GRÜNE/Grüne Liste beantragen Spielbereiche auf öffentlichen Verkehrsflächen
»Fangen Spielen, Inlinerfahren, Ballspiele, Kreidebilder Malen, Hüpfgummi oder Seilspringen – all das ist für Kinder in der Stadt nur erlebbar, wenn man Raum zur Verfügung stellt, der derzeit Autos vorbehalten ist«, betont Kerstin Heuer, grüne Sprecherin für Bildung. Außerdem gibt es im Stadtgebiet einige Kindertageseinrichtungen, die über keine oder nur kleine eigene Freiflächen verfügen.
Als Ergänzung zu Spiel- und Bolzplätzen ermöglichen verschiedene Städte die Einrichtung von temporären Spielbereichen auf Straßen – z.B. Berlin, Bremen und demnächst auch Fürth. Das Deutsche Kinderhilfswerk fordert und unterstützt den Ausbau derartiger Projekte.


»Nach den Einschränkungen durch die Corona-Pandemie sollten Kinder und Jugendliche, die in besonderem Maße von den Pandemieauswirkungen betroffen sind, neue Aufenthalts- und Spielmöglichkeiten auch auf Verkehrsflächen erhalten«, ergänzt Tina Prietz, grüne Sprecherin für Klimaschutz und Partizipation.

Mit wenig Aufwand lassen sich solche Aktionen regelmäßig an verschiedenen Stellen der Stadt durchführen, z.B. in den Nebenstraßen der Innenstadt, in Wohnstraßen am Anger, in Bruck, Alterlangen oder Büchenbach. »Besonders Kindertageseinrichtungen ohne eigene Freiflächen können davon profitieren. Die Kinderei in der Engelstraße würde ein solches Projekt gerne umsetzen«, so Heuer weiter.

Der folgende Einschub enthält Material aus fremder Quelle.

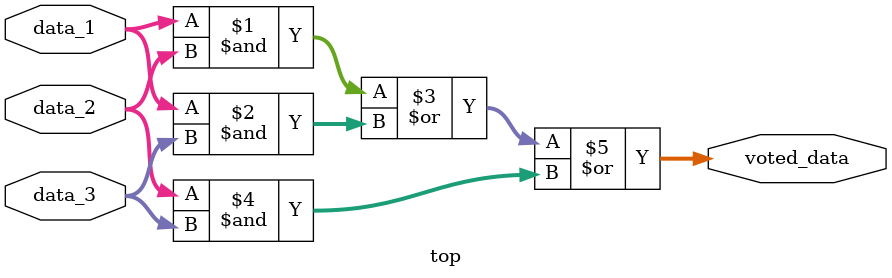
<source format=sv>


module top (
    input  logic [3:0] data_1, data_2, data_3,   
    output logic [3:0] voted_data        
);
    assign voted_data = (data_1 & data_2) | (data_1 & data_3) | (data_2 & data_3);  
endmodule



</source>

Die Stadtratsfraktion GRÜNE/Grüne Liste hat nun die grundsätzliche Genehmigung von temporären Spielbereichen im Stadtgebiet beantragt. Um die Schwelle für die Beantragung möglichst niedrig zu halten, soll der Genehmigungsprozess für Kindertageseinrichtungen, Eltern und andere private Initiativen möglichst einfach gestaltet werden.